_TRY IT_. From the entries that follow, copy each line in which "сердца" appears.
════════════════
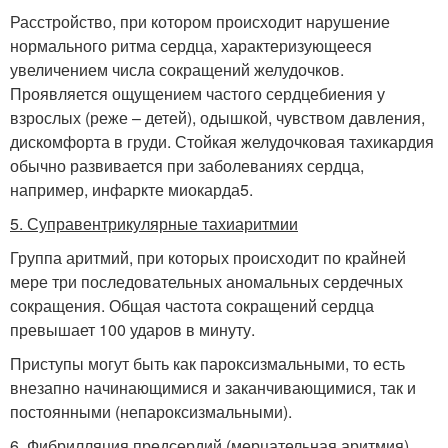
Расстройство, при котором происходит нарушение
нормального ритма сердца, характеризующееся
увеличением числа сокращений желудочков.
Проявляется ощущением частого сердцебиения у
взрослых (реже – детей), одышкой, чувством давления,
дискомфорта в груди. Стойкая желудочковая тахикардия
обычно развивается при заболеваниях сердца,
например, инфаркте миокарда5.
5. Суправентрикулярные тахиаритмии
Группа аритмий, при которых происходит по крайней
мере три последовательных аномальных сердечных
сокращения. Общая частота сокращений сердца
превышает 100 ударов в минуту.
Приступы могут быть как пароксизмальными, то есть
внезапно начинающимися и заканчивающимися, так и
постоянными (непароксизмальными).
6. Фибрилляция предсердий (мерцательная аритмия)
════════════════
_ANSWER TO THE EXERCISE_.
нормального ритма сердца, характеризующееся
обычно развивается при заболеваниях сердца,
сокращения. Общая частота сокращений сердца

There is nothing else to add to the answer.